How do microbes living deep in marsh soil respond to inputs of nitrogen?

Gardeners and ecologists alike know that nitrogen is a soil nutrient that is necessary for plant growth.  They alsoknow that too much nitrogen, for example over-applied as fertilizer, can lead to problems of eutrophication in nearby water bodies.  However, nitrogen in the form of nitrate has another important role, particularly below the surface in wetland soils where oxygen becomes depleted.  Could added nitrogen have consequences here, too?

Like all organisms, those that live deep in soils or sediments must respire to get energy, and they either take advantage of mechanisms that transport oxygen down to where they are living (for example, plant roots), or they use something in place of oxygen for their respiration. Although there are several possible substrates they can use, including abundant sulfate from seawater, nitrate is the next best, yielding nearly as much energy as oxygen when it is used for respiration.  This energy is derived from the transfer of electrons between compounds, with organic material “donating” electrons as it becomes decomposed and others, like oxygen and nitrate “accepting” those electrons.  Microbes, including fungi, that live in soils and sediments have metabolic pathways (as illustrated at right) that enable them to use nitrate to accept electrons, fueling their role as organic matter decomposers. However, nitrate is normally available to them in only very small amounts and usually only near the surface of the sediments.  In two different experiments, PIE scientists have asked: “What happens to rates of organic matter decomposition when additional nitrate (which might come from runoff or wastewater, for example) is made available to microbes and fungi that live in marsh sediments?”.

 

Experiment 1: In a laboratory experiment designed to test the potential response of microbes in anoxic (oxygen-free) sediments to increased nitrate availability, Ashley Bulseco-McKim compared decomposition rates in sediments incubated with seawater to sediments incubated with nitrate-enriched seawater (Fig. 1A).   The assumptions were that the very shallow sediments would contain fresher, more easily decomposed organic material and some very small amount of naturally present nitrate. The deeper sediments would contain progressively older material that is much more energetically demanding to use, and no nitrate. Each depth zone may also have started out with different microbial communities.

At the end of the experiment, the total amount of carbon respired (or organic matter decomposed) in the nitrate-enriched sediments was significantly larger than in the untreated sediments at all tested depths (Fig. 1B), and notably the increase was as large in the deeper sediments as in the shallow.  This is important because it shows that with the addition of nitrate the microbes were able to use a carbon source they normally would not have the energy to break down.   Analysis of the microbial communities showed that a shift in community composition occurred; taxa that can use nitrate became more abundant in the nitrate-enriched sediments when compared to seawater.  This shift also led to a decrease in community diversity, as taxa most able to take advantage of a high nitrate environment outcompeted other groups (Fig. 1C).

 

Experiment 2:  Taking advantage of a long-term fertilization experiment in the marsh, Patrick Kearns led a related study to look at the effects of nitrate addition on a less-studied community of marsh decomposers—the fungi.  Kearns and his colleagues took samples from four different habitats at two pairs of marsh creeks (Fig. 2A), one pair that had been experimentally fertilized by adding nitrate to inflowing tidal water, and the other that had received no fertilization.  Their analyses showed that community composition of the fungi differed among the four habitats (mudflats, tall Spartina alterniflora, S. patens, and short S. alterniflora). Under fertilization, community composition in all habitats shifted, with the greatest effect in the habitats with most direct exposure to the added nitrate (mud flats and tall S. alternifora along the creek banks).  Fungal abundance increased, and in contrast to the microbial response noted above, diversity in the fungal community increased with fertilization (Fig. 2B).  These shifts were largely driven by an increase in fungal taxa that are also thought to be able to use the excess nitrate as an electron acceptor under anoxic conditions.
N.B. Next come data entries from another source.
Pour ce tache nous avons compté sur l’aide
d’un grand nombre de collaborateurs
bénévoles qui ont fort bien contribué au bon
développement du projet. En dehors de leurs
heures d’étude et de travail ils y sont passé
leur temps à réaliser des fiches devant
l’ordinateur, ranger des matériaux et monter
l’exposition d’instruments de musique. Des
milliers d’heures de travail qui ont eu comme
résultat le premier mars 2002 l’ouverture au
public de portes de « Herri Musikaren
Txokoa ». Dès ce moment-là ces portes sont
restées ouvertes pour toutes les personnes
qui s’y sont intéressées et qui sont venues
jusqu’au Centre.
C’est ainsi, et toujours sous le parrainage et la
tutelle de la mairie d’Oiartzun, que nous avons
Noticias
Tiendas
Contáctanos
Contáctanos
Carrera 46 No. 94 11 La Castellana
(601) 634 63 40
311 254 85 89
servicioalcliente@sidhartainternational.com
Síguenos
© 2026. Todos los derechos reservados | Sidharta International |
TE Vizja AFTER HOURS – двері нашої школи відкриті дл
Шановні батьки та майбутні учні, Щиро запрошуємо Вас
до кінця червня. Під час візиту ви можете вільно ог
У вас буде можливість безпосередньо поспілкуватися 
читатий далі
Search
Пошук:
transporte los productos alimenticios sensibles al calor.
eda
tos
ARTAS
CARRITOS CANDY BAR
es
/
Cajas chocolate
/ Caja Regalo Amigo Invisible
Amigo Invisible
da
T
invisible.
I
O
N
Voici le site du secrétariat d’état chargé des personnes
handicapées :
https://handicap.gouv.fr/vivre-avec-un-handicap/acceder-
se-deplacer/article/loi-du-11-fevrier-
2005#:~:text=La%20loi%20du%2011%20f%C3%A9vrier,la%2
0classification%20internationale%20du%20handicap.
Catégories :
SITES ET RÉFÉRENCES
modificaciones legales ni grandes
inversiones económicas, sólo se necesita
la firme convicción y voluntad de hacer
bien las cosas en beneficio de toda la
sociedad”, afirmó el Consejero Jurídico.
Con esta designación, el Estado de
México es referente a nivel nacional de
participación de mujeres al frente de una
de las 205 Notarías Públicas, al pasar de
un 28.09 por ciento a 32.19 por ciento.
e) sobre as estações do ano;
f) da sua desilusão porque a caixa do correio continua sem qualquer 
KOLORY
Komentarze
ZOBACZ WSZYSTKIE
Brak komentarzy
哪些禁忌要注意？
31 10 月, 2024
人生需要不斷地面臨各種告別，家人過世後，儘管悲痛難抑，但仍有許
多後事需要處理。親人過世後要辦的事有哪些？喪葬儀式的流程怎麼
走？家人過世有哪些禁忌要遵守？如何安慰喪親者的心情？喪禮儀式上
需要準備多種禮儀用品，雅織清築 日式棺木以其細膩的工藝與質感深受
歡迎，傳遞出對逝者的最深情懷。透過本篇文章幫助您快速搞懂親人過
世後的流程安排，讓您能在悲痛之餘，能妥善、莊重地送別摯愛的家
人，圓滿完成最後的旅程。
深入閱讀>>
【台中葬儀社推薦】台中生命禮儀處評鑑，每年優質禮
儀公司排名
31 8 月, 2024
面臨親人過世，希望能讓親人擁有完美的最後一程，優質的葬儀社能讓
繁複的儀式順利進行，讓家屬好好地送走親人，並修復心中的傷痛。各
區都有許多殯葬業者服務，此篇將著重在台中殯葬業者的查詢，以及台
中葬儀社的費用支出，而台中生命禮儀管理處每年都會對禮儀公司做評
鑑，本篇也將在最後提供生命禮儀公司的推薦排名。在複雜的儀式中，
Both of these experiments showed that the addition of nitrate changed the community composition of microbial decomposers in marsh sediments, stimulating taxa that were best able to take advantage of the new energy resource.   The first experiment also directly measured the resulting change in function, and demonstrated that the addition of nitrate as an electron acceptor facilitated the decomposition of buried carbon that is normally considered resistant to breakdown by microbes.  These results have important implications for the role of marshes as long-term carbon sinks: if decomposition increases in the face of increasing nutrient inputs to the coastal zone, carbon once stored in marsh soils may be released back into the atmosphere.

 

Ashley Bulseco-McKim, Anne E. Giblin, Jane Tucker, Anna E. Murphy, Jonathan Sanderman, Kenly Hiller, and Jennifer L. Bowen.  Nitrate addition stimulates microbial decomposition of organic matter in salt marsh sediments.  Submitted.

Patrick J. Kearns, Ashley N. Bulseco-McKim, Helen Hoyt, John H. Angell, and Jennifer L. Bowen.   Nutrient enrichment alters salt marsh fungal communities and promotes fungal denitrifiers.  Accepted.